● Job item: Please count the lines in the entries below that contain the string "nearest", and reply with that number alone.

━━━━━━━━━━━━━━━━━━━━━━━━━━━━━━

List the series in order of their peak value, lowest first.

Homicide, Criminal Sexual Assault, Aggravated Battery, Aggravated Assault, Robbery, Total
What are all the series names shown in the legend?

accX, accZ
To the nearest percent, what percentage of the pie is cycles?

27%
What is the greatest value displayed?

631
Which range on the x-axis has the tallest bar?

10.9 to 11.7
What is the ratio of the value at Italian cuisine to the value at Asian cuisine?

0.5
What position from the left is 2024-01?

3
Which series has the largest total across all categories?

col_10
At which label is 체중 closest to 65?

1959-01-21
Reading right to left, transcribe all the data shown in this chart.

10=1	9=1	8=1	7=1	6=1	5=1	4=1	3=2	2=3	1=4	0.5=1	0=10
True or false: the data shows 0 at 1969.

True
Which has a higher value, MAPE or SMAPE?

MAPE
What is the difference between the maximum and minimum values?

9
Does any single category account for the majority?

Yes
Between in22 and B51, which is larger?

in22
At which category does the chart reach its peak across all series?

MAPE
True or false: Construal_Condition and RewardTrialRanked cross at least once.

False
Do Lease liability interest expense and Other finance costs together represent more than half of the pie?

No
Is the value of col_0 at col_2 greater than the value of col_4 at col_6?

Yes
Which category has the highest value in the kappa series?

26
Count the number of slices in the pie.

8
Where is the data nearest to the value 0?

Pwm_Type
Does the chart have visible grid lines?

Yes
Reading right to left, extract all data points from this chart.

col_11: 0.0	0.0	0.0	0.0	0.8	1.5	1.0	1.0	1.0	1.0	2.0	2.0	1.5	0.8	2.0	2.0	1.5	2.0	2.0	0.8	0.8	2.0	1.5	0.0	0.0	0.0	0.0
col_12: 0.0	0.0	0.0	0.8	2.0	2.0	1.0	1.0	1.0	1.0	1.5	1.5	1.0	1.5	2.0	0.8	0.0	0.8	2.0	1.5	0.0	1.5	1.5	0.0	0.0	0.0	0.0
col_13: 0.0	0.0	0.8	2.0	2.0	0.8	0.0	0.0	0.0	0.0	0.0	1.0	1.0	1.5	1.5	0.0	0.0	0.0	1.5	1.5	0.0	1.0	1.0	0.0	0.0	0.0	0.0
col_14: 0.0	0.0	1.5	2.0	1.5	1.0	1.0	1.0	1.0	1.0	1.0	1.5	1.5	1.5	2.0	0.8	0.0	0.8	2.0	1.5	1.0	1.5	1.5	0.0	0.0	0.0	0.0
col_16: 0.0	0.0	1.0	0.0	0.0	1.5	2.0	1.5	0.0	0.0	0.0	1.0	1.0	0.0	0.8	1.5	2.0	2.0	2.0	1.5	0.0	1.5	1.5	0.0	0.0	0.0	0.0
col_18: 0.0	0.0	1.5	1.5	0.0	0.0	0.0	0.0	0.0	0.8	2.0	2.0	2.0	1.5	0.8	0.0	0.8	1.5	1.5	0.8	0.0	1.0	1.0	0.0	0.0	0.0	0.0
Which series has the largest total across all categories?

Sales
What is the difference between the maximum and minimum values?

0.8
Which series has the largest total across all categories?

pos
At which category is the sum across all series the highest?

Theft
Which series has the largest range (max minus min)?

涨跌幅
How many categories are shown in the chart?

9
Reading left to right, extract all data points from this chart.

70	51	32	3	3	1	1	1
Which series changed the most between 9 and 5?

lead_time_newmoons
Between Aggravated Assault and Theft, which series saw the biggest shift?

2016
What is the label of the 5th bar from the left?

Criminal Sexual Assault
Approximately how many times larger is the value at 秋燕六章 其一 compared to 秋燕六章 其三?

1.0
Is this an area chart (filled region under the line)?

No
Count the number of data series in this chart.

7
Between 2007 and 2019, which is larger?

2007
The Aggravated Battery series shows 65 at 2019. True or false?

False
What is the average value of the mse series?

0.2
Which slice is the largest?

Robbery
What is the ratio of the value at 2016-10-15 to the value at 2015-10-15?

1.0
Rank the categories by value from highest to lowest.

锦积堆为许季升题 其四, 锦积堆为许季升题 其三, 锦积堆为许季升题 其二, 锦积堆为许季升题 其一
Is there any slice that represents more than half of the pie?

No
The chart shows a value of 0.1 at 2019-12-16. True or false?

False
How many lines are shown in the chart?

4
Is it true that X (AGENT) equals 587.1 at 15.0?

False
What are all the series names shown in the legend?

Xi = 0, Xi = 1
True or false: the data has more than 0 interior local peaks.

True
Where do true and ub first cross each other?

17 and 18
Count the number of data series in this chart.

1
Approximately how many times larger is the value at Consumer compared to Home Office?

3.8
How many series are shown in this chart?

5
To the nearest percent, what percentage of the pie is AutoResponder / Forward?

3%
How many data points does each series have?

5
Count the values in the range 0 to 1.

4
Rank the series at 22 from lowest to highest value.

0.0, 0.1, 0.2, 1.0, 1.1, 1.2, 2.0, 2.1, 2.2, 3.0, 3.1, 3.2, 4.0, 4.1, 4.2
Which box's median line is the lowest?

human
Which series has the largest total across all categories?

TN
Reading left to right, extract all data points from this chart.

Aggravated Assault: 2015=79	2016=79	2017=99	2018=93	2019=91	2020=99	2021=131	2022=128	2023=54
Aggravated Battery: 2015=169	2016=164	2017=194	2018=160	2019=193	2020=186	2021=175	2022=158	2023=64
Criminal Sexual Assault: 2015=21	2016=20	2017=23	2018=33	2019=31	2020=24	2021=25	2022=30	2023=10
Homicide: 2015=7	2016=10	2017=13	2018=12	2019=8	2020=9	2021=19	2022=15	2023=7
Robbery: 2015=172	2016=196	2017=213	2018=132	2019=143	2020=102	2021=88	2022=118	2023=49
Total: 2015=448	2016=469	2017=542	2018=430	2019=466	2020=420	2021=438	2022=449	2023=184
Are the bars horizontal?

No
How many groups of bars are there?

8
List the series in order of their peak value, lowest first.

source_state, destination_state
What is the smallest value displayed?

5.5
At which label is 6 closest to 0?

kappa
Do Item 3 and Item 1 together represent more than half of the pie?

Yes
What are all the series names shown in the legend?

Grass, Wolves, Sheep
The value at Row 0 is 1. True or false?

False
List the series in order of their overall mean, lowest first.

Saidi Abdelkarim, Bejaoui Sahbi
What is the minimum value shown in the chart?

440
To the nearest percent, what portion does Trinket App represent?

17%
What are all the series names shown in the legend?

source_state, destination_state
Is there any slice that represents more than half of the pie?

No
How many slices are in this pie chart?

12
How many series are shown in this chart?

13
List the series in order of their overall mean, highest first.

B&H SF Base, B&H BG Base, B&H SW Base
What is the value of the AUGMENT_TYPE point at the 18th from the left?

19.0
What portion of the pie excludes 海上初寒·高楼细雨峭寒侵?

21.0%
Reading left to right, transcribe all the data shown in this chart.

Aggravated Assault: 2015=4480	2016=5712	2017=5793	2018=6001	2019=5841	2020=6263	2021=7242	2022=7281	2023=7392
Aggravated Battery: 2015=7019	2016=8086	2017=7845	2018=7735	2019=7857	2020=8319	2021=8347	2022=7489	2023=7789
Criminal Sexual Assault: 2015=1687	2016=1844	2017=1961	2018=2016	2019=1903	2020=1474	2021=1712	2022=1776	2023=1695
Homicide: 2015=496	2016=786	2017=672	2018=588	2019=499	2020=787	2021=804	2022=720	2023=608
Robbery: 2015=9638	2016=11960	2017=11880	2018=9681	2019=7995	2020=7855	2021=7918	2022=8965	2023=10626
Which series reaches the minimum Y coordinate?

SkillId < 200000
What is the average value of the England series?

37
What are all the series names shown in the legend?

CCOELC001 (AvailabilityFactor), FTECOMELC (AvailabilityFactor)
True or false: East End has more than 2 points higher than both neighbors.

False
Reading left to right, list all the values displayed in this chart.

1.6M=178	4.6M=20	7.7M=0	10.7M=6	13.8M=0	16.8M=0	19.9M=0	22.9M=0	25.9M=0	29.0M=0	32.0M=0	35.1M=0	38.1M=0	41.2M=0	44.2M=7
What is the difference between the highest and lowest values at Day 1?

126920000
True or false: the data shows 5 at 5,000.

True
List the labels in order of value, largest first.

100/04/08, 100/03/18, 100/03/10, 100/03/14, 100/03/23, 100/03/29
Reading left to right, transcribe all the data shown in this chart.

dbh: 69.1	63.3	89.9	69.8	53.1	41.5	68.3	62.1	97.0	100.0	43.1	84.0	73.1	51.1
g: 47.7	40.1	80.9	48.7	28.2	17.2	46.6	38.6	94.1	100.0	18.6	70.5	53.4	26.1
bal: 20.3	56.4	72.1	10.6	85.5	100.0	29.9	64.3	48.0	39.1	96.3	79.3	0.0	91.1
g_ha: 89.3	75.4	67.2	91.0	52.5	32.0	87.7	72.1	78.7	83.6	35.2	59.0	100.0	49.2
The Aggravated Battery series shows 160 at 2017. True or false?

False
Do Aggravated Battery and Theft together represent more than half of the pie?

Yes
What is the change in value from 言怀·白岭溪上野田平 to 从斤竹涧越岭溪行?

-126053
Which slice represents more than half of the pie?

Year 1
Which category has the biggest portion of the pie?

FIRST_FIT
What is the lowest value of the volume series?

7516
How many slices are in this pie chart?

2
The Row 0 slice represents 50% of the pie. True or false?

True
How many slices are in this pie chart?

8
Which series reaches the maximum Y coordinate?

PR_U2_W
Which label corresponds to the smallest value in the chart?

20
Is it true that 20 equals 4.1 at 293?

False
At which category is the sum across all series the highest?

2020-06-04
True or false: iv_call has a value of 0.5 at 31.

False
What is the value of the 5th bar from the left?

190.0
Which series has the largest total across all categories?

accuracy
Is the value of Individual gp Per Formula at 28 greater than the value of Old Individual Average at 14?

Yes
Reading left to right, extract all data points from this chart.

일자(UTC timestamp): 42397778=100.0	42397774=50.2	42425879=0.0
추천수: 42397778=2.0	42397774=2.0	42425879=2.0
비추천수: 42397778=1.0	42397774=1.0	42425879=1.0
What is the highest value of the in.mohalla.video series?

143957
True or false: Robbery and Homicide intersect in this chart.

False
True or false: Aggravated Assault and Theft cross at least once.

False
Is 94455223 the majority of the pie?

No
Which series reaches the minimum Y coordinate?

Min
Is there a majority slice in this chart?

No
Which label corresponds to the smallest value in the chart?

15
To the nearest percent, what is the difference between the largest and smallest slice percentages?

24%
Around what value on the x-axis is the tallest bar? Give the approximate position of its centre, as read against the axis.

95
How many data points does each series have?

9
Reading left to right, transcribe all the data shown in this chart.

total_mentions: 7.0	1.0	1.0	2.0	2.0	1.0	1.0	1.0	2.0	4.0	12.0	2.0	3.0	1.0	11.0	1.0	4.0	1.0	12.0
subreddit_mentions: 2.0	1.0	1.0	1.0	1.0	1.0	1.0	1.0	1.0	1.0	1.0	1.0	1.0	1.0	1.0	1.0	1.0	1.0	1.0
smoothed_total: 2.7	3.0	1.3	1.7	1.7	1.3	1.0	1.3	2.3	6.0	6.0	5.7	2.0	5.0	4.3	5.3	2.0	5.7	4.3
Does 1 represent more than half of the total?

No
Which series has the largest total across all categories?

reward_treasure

━━━━━━━━━━━━━━━━━━━━━━━━━━━━━━

● Solution: 5